The New Age: Linus Torvalds turns 50 today


Linus Torvalds turns 50 on Saturday, born December 28, 1969. As developer of the Linux kernel and the operating system, he has changed the entirety of home and business computing by giving users a choice. Despite accounting for only 2% of operating system in use, it is enough to keep Microsoft, Apple and Google from holding a triopoly and dictating the entirety of the market.  Myself, I use Linux for web browsing and Windows for productivity. Linux can be annoying at times (e.g. memory management), but it’s secure enough and has modern browsers to make it usable. Windows never has to go online, which means my computer is never hijacked or held hostage by “updates”, nor a security risk without those updates (which are never made available as downloads you can do on your own time…).

Linux’s open source nature has forced Microsoft to stop its “all proprietary” attitude and now allows its patents to be used for free.

Microsoft open-sources its patent portfolio

UPDATED: By joining the Open Invention Network, Microsoft is offering its entire patent portfolio to all of the open-source patent consortium’s members.

Several years ago, I said the one thing Microsoft has to do — to convince everyone in open source that it’s truly an open-source supporter — is stop using its patents against Android vendors. Now, it’s joined the Open Invention Network (OIN), an open-source patent consortium. Microsoft has essentially agreed to grant a royalty-free and unrestricted license to its entire patent portfolio to all other OIN members.

Before Microsoft joined, OIN had more than 2,650 community members and owns more than 1,300 global patents and applications. OIN is the largest patent non-aggression community in history and represents a core set of open-source intellectual-property values. Its members include Google, IBM, Red Hat, and SUSE. The OIN patent license and member cross-licenses are available royalty-free to anyone who joins the OIN community.

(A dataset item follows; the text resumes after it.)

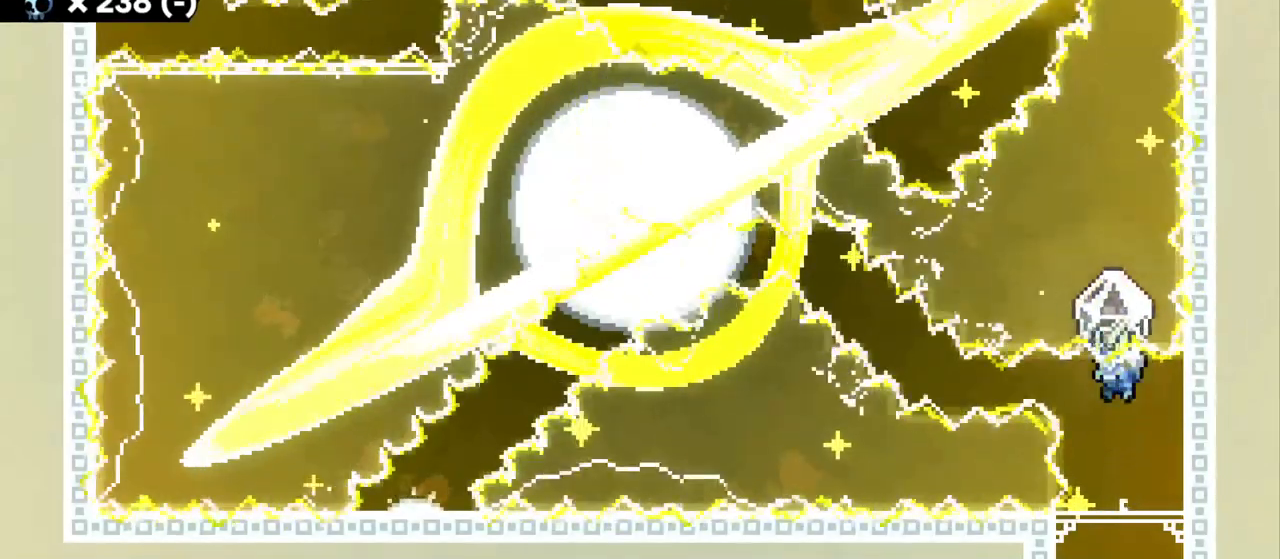
{"keys": ["a", "dash"], "events": [[84, "dash", "up"], [167, "w", "down"], [184, "dash", "down"], [334, "dash", "up"], [450, "w", "up"], [500, "dash", "down"]]}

I’m not as confident about Linux’s future as is Torvalds, but attitudes can be changed.  IBM went over completely to Linux almost a decade ago.

Linus Torvalds isn’t worried about Microsoft taking over Linux

And you shouldn’t be either. Every company wants to rule Linux — none of them can or ever will.

Every time I write a story about Microsoft and Linux, I can guarantee I’ll be buried under such comments as “Microsoft is buying control of Linux!” or “Microsoft is just practicing it old embrace, extend, and extinguish tactics to destroy Linux” or “Microsoft is a wolf in sheep’s clothing — it will wreck Linux.”

Here’s the truth of the matter: Yes, Microsoft wants to profit from Linux. And, yes, Microsoft wants to extend and control Linux. Guess what? Everyone does, and none of them can.

At the 2019 Linux Plumbers Conference, I talked to Linus Torvalds and several other of the Linux kernel’s top programmers. They universally agreed Microsoft wants to control Linux, but they’re not worried about it. That’s because Linux, by its very nature and its GPL2 open-source licensing, can’t be controlled by any single third-party.

I just wish other excellent operating systems hadn’t fallen by the wayside (e.g. BeOS).  OpenVMS for x86 hardware is approaching initial release.  It was supposed to be finished in 2019, but better complete and late than unstable and insecure.  I’d pay for it.

Comments

  1. lochaber says

    I’ve been running Linux for about a decade now. Not anywhere near an expert or anything, just a casual user.

    I used to like Apple/Mac, but I feel their computer quality and longevity dropped significantly, and now they are more of a consumable hardware manufacturer. I had a bad experience with one of their refurbished laptops, and after that I bought a relatively inexpensive pc laptop and installed Linux (because it was free…), and have been fairly happy with it. granted, when I set up a new computer, I sometimes need to do some online research and tweak some general settings, but that hasn’t been too difficult so far. I like how it updates quickly and easily, I’ve had to update Windows pcs at work, and that can take a computer out of use for an entire day or more, as it spends nearly an hour checking updates, downloading updates, installing updates, and then restarting.

    Also, there are a lot more games available on Linux now. Both Steam and GoG have a pretty good selection. I’m partial to GoG myself, since you can download and it’s DRM free.